Texto dado ▸
┌────────
P/1 – E a moçada, os amigos, vocês tinham amigos na outra escola? Como é que foi essa passagem?
R – É, a gente tinha amigos na outra escola que também permaneceu vários amigos, né, como a escola era perto de casa, a gente tinha contato com as pessoas também na rua, da rua e tem amigos que a gente convive também até hoje, da escola, desde a escola da primeira série.
P/1 – Dedê, e quando você foi ficando adolescente, agora fora da escola, o que vocês faziam, assim, no bairro? Quais eram as diversões?
R – Quando era adolescente?
P/1 – É.
R – Ah, a gente tinha a Alternativa Music House, (risos) a Alternativa era uma danceteria que a gente... Era uma das danceterias mais antigas do bairro e a gente frequentou nas matinês, na época eu tinha 11, 12 anos, abriram a matinê pra tomar banho de espuma (risos) e a gente ia pra essa danceteria, que era perto de casa, né?
P/1 – E os seus pais concordavam?
R – É, era das duas às seis. Só que aí, depois, a gente queria ir à noite, porque a gente, como eu e o Fofão, a gente sempre conviveu com os amigos mais velhos nossos, né, que era irmão do meu irmão, que o meu irmão é mais velho dois anos, e aí eles iam, a gente queria ir junto e aí a gente dava um jeito também de ir, começar, depois que a gente frequentou a matinê, aí a gente queria ir à noite, sabe?
P/1 – Chegaram a ir?
R – Ah, chegamos.
P/1 – É?
R – Eu ia com a minha tia.
P/1 – Ah, tá. (risos)
R – (risos)
P/1 – E gostava de dançar, Dedê?
R – Ah, dançava, era uma diversão do bairro, né, não tinha muita opção, eu acho, né?
P/1 – E a música do bairro, do pessoal do bairro, né, dos seus amigos?
└────────
Perguntas ▸
(a) Na entrevista sobre a adolescência no bairro, que informações a pessoa entrevistada dá sobre a Alternativa Music House? Liste todas.
(b) Segundo a entrevista sobre a adolescência no bairro, por que a pessoa entrevistada passou a querer ir à danceteria à noite? Responda em até três frases.
(c) Dê seguimento à entrevista sobre a adolescência no bairro a partir do ponto em que ela termina.

Conjunto de registros ▸
┌────────
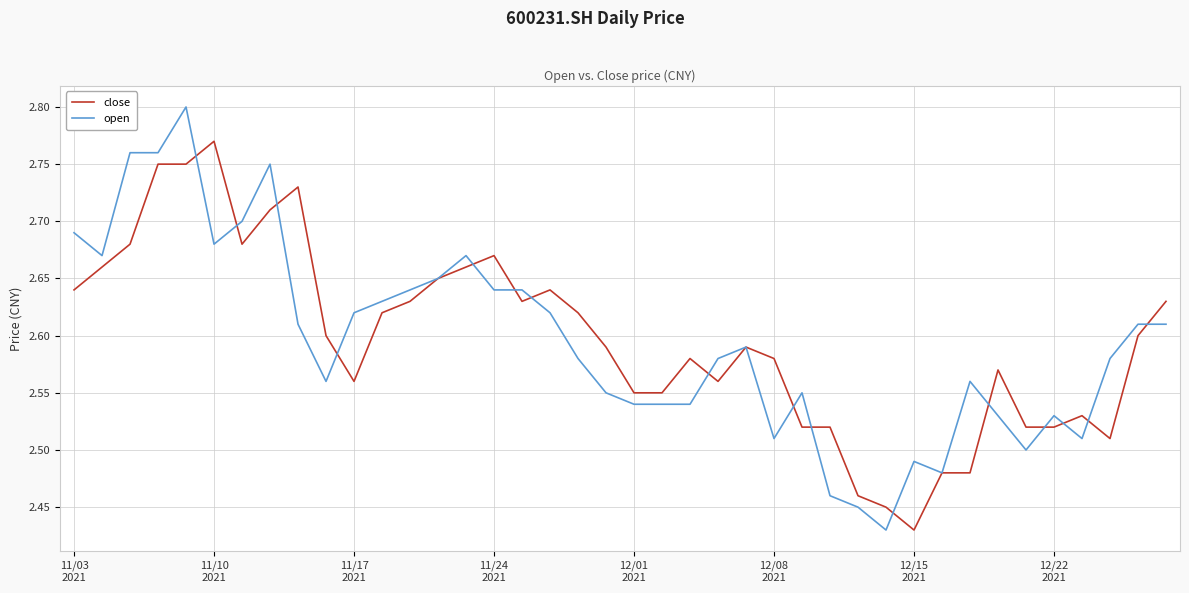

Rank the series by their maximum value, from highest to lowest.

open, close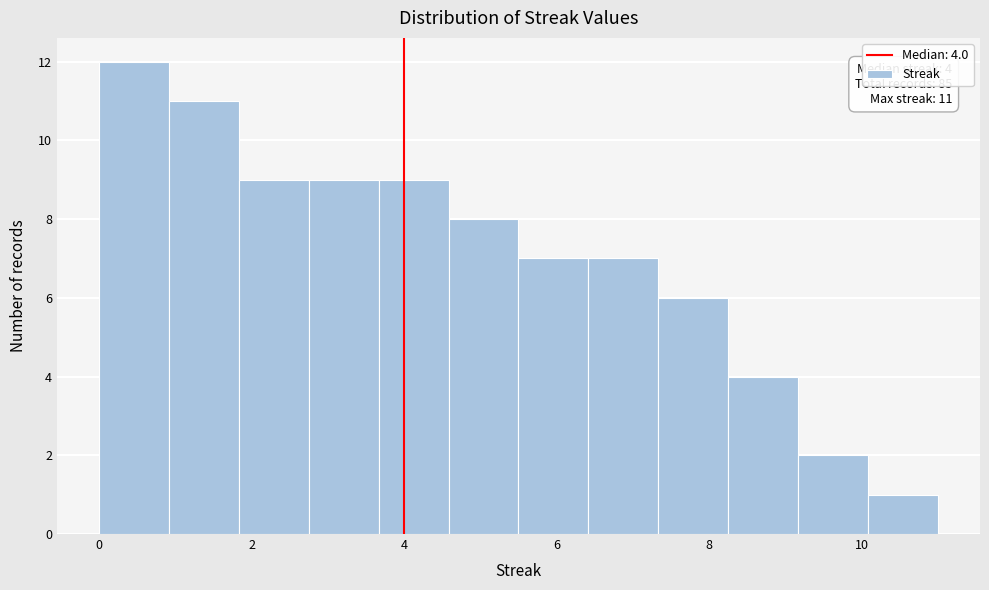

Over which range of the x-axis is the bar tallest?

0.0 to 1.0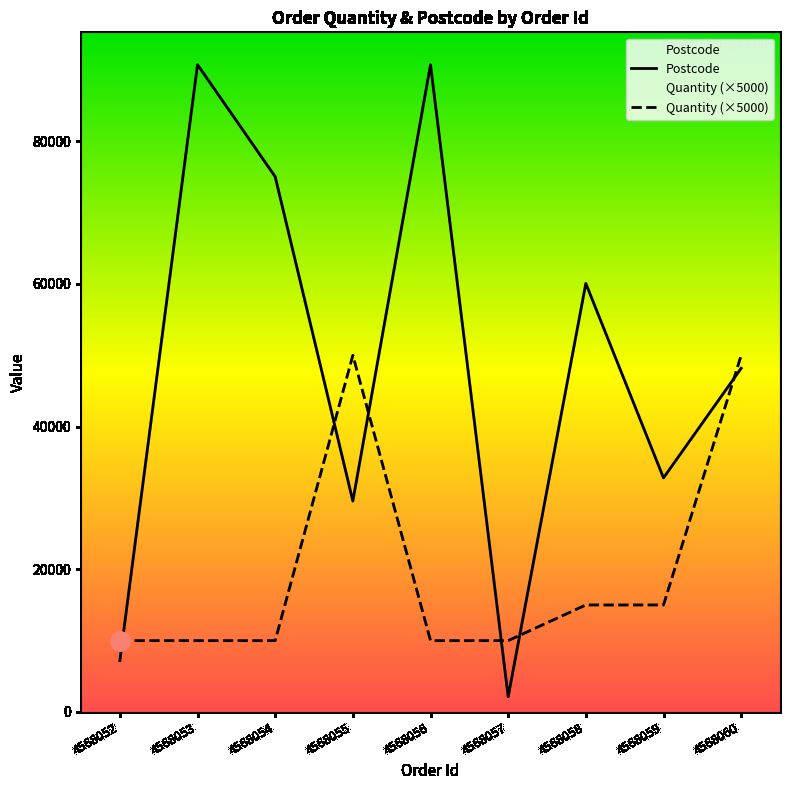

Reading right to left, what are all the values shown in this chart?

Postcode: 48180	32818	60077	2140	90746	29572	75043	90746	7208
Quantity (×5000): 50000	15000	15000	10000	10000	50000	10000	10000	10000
└────────
Lista de respostas ▸
(a)
- Era uma danceteria.
- Era uma das danceterias mais antigas do bairro.
- Ficava perto de casa.
- Tinha matinês, frequentadas quando a pessoa entrevistada tinha 11, 12 anos.
- Na matinê havia banho de espuma.
- A matinê era das duas às seis.

(b) Ela e o Fofão sempre conviveram com amigos mais velhos, ligados ao irmão, que é dois anos mais velho. Esses amigos iam à noite, e os dois queriam ir junto.

(c)
R – Na época, essa danceteria, eu tinha 12, 13 anos, a gente escutava, chamava de underground (risos), que era música do Prodigy, essas, era a música do momento, né, da época, que era.
P/1 – Tinha rock?
R – Ahn?
P/1 – Rock.
R – Não, era underground.
P/1 – É o quê?
R – Underground era música meio Prodigy, mas tinha uma, esse salão tocava de tudo, tocava samba, tocava rap, era uma mistura que cabia todo mundo, então não tinha essa divisão de gênero nesse espaço.
P/1 – Mas e fora dessa danceteria, os amigos seus assim, curtiam que música, você e eles?
R – Então, aí, depois, já mais adolescente, a gente começou a ir pra outros lugares, aí tinha meus irmãos, curtiam mais rap, que a gente já se encontrava pra escutar rap e eu escutava música eletrônica, drum’n’bass, que eu já tinha... Comecei a frequentar lugares que tocavam música eletrônica, assim, escutar Django, esses sons assim.
P/2 – Era clubber. (risos)
R – Não era clubber, não era clubber, não.
P/1 – Eu estou esperando chegar o tambor. (risos)
R – Não, então, isso...
P/1 – Como chegou o tambor?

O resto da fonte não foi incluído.